WHAT YOU SHOULD DO — Reproduce word for word the part of the marketing passage between "2. What are" and "marketing won’t work.", inclusive.

There are a couple of things to keep in mind:

  • Marketing takes time to work. There is no “instant” cure that will suddenly bring you fame and fortune.
  • For your marketing to work, you have to show up consistently and frequently. Publishing one article now and then or a couple of posts on a social network every week won’t work – this is a long-term game.

So with that in mind, let’s look at the general approach.

Your marketing strategy

The first thing you need to do is design your marketing strategy. In this case, a “strategy” simply says what you’re going to do. We can break this down into three questions:

  1. Where are you going to market?
  2. What are you going to do?
  3. How often are you going to show up?

Let’s look at each of these in turn.

Where are you going to market?

There are two things you want to consider when you think about where you’re going to market:

  • Where does my target market hang out?
  • Is the platform suitable for my products and / or services?

In the marketing world, the “where” you market is called a channel to market. Choosing the right channel to market is important simply because if your potential clients don’t hang out there, your marketing won’t work.

The second thing to consider is whether the channel is suitable for your products or services. In the case of this subscriber, she is a residential designer and her craft is highly visual – so channels like Instagram or Pinterest would be good candidates. If you’re a business consultant LinkedIn would be more suitable.

So here’s decision number one: which channels to market am I going to use? Make a list – but don’t start marketing on all of them yet.

What are you going to do?

There are many ways you can get your message to your target market. In some cases your channel to market is going to determine what you can do; platforms like Instagram or Pinterest are suitable for posting images, Medium is great for long-form articles and LinkedIn is suitable for shorter-form posts.

But rather than limit yourself to what each channel can do, think about what you can do that will be interesting for your target market, and then how you can repurpose your content to get more mileage from it.

Here’s what I mean:

People love stories, and pictures make a lot more impact than just a bunch of text. Let’s say our residential designer were to write one or two “stories” a month – each story showing how an interior went from blah to wow with some text and a bunch of pictures.

She can now publish the story on a blog (in the process building up a portfolio). But each story is also the seed for at least a year’s worth of marketing material – snippets of text from the article, together with a picture, can easily be scheduled for posting on social media channels a year in advance. This way, the same content gets a lot more attention than just hoping someone will stumble over your blog.

The alternative is to just publish pictures on Instagram or Pinterest. This is quite feasible; especially if you’re publishing pictures of a work in progress where your followers can see how the work is progressing.

So the decision you need to make is: am I going to create long-form stories which I can repurpose, or am I going to start with short posts (including images)? Long-form articles take time to create but can be repurposed and get you market exposure over a longer period; short posts take less time but have a shorter life span.

How often are you going to show up?

For your marketing to work, you have to show up consistently and frequently.

SUPPLIED INFORMATION —
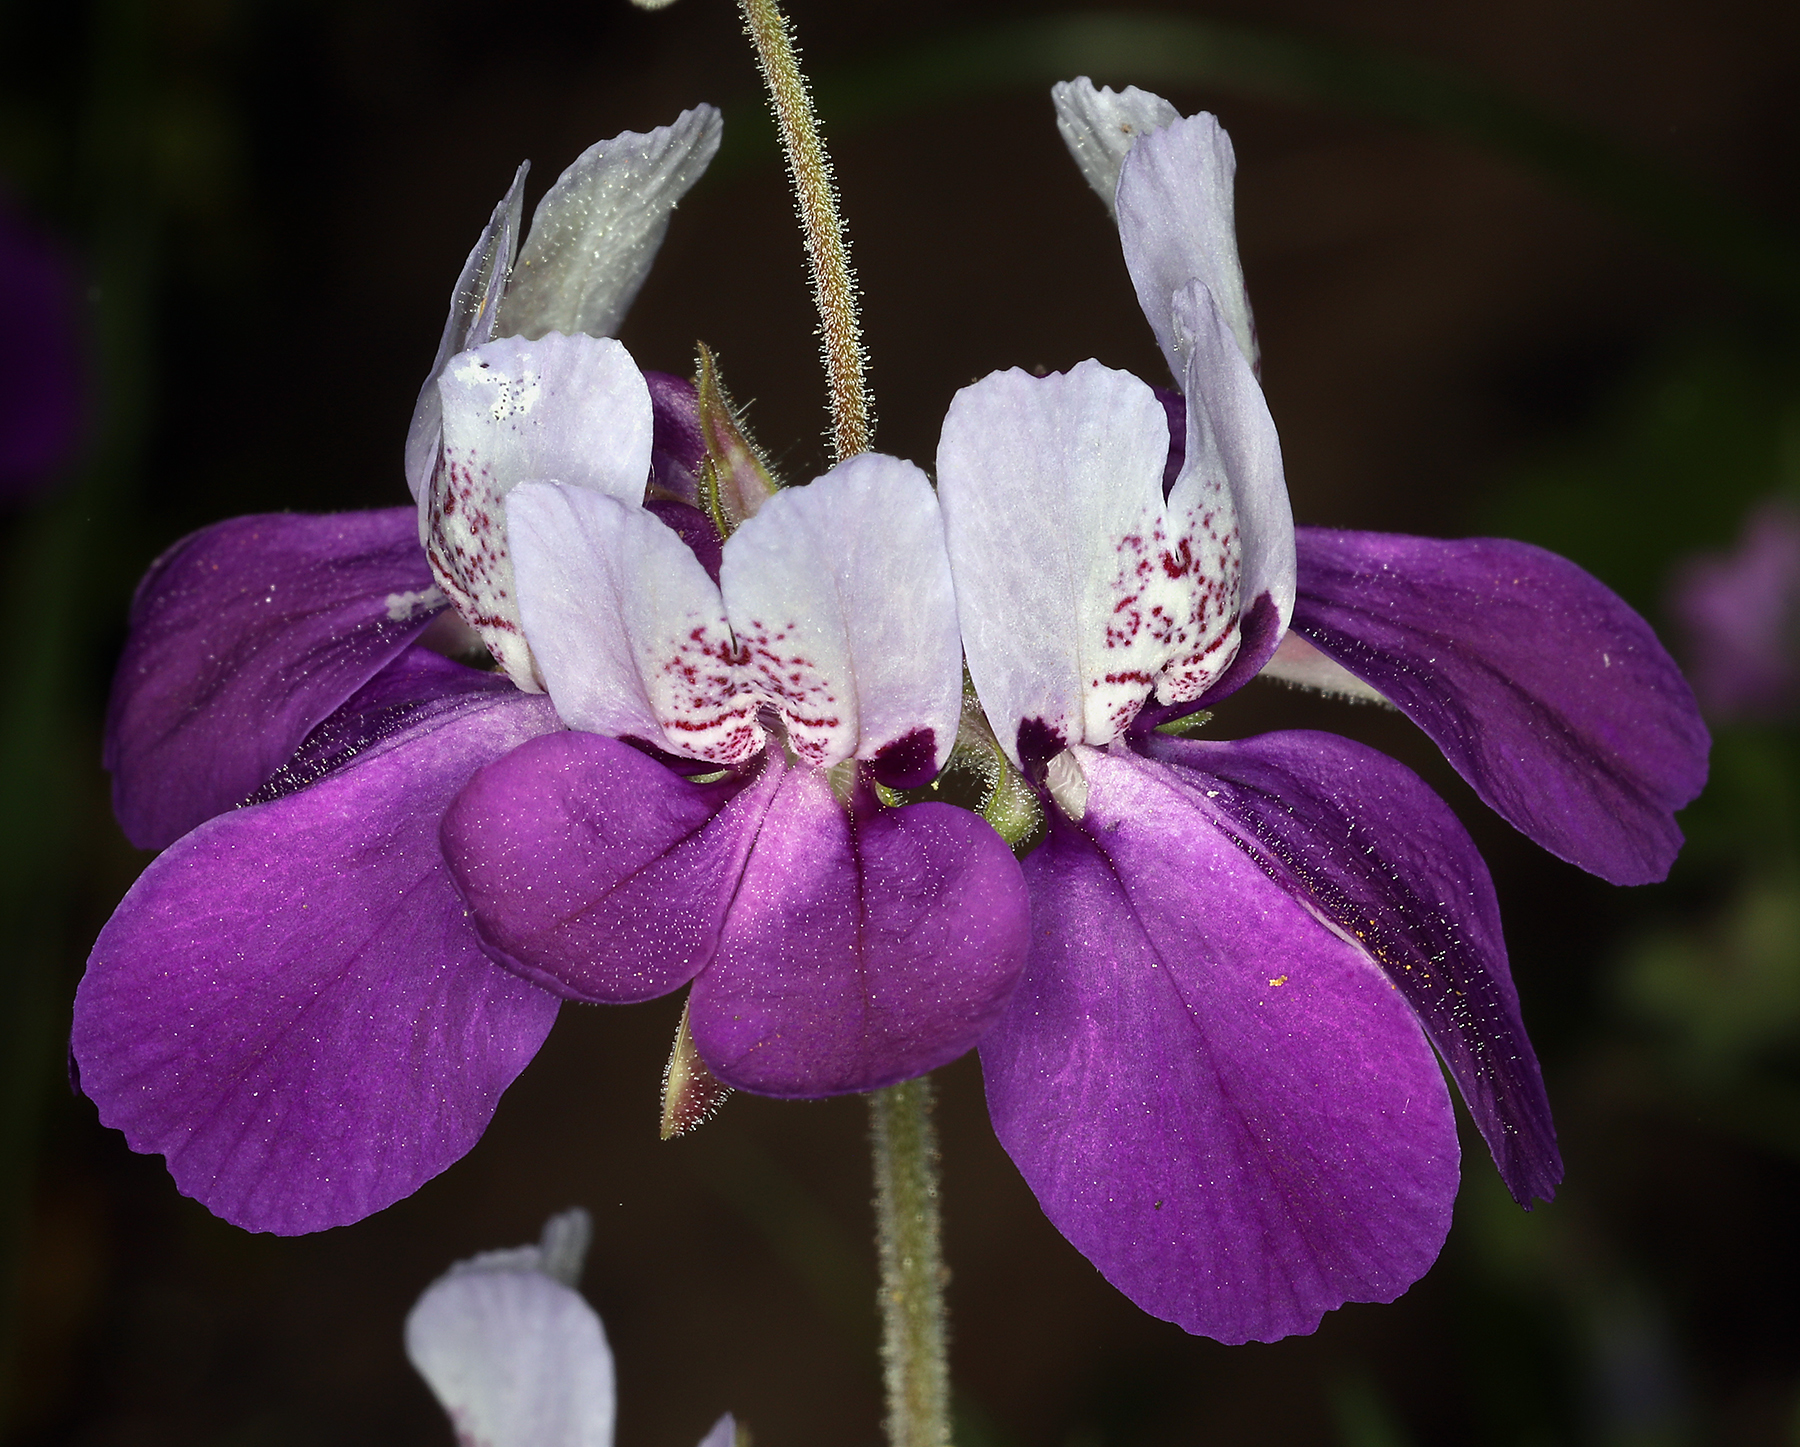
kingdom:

TASK ANSWER —
2. What are you going to do?
  3. How often are you going to show up?

Let’s look at each of these in turn.

Where are you going to market?

There are two things you want to consider when you think about where you’re going to market:

  • Where does my target market hang out?
  • Is the platform suitable for my products and / or services?

In the marketing world, the “where” you market is called a channel to market. Choosing the right channel to market is important simply because if your potential clients don’t hang out there, your marketing won’t work.